A obra que representou um investimento de mais de 700 mil euros da Vice Presidência do Governo Regional, com  comparticipação comunitária de 85%, foi liderada pela APRAM e passou pelo diálogo entre várias instituições, nomeadamente a Direção Regional de Cultura e a própria Câmara Municipal da Ponta do Sol, no sentido de se preservar e respeitar um cais projetado pelo engenheiro Tibério August Blanc e construído entre 1848 e 1850, junto à casa da guarda e da antiga prisão escavada na rocha..

O Vice-Presidente do Governo Regional, Pedro Calado, que visitou o local no início das obras, considera que se "correspondeu aos desejos da população local, reabilitando e devolvendo a segurança daquela infraestrutura portuária, preservando o património existente e promovendo e rentabilizando um ponto turístico, que pretende cativar os visitantes."

Além disso, o governante lembra que este cais do século XIX mantem a planta original do projeto e "é há muito, um ponto de referência do concelho. Todas as intervenções de recuperação e consolidação deste património regional tiveram sempre em atenção a preservação e reutilização dos materiais originais."

“De salientar, justamente, o trabalho minucioso efetuado pelos calceteiros, que repuseram a calçada madeirense de pequenos calhaus rolantes e o trabalho a nível arquitetónico que assegurou a configuração, textura e cor originais”, realçou o vice-presidente.

Dividida em dois lotes, a empreitada de recuperação e reabilitação teve em conta a manutenção da falésia, com a reabilitação da proteção de taludes.

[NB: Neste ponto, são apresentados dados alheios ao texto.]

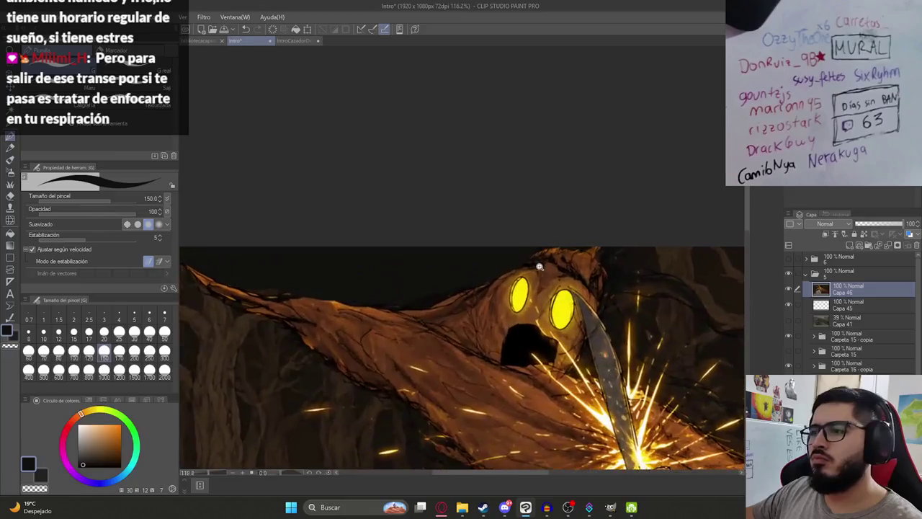
{"action": "left_click", "coordinate": [119, 332]}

Depois, foram feitos os calcetamentos, a remoção e colocação de novos capeamentos nos muros, em cantaria regional, execução de pavimentos em calçada madeirense e a reabilitação dos pavimentos em betão, reparação das escadas em cantaria, execução de revestimentos e pintura dos mesmos e colocação de guardas metálicas e iluminação pública.

Até finais do século XIX, foi o porto secundário mais importante da Madeira, com um movimento médio anual de cerca de 8 mil toneladas de produtos da terra e granéis alimentícios, importados do Funchal para a população local.

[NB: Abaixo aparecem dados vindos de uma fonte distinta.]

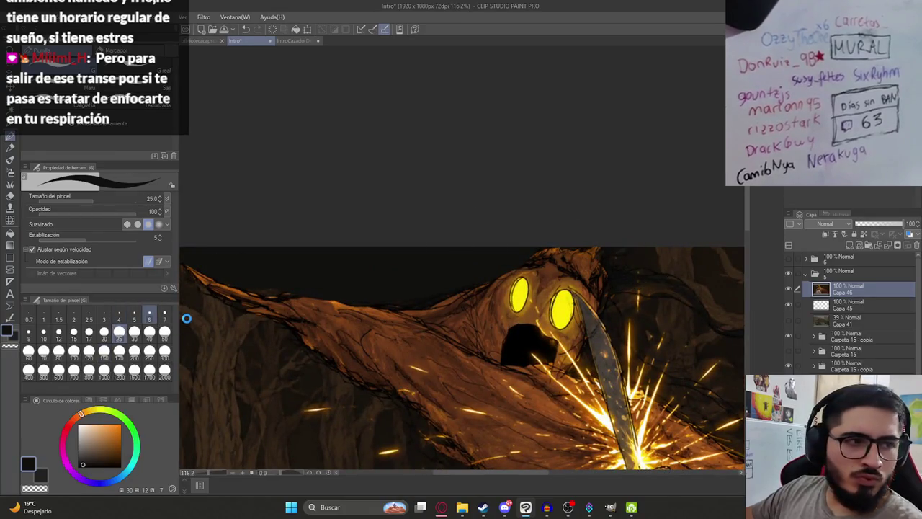
{"action": "key", "text": "ctrl+s"}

Em 1947, movimentou cerca de 26 mil passageiros, numa altura, em que a ausência de estradas em terra, fazia com que se optasse pelas estradas marítimas que ligavam os diferentes locais da Região.

Além de ter servido para o embarque e desembarque de pessoas e bens, o Cais da Ponta do Sol funcionou também como troço do caminho real de ligação ao Lugar de Baixo, aberto posteriormente na rocha.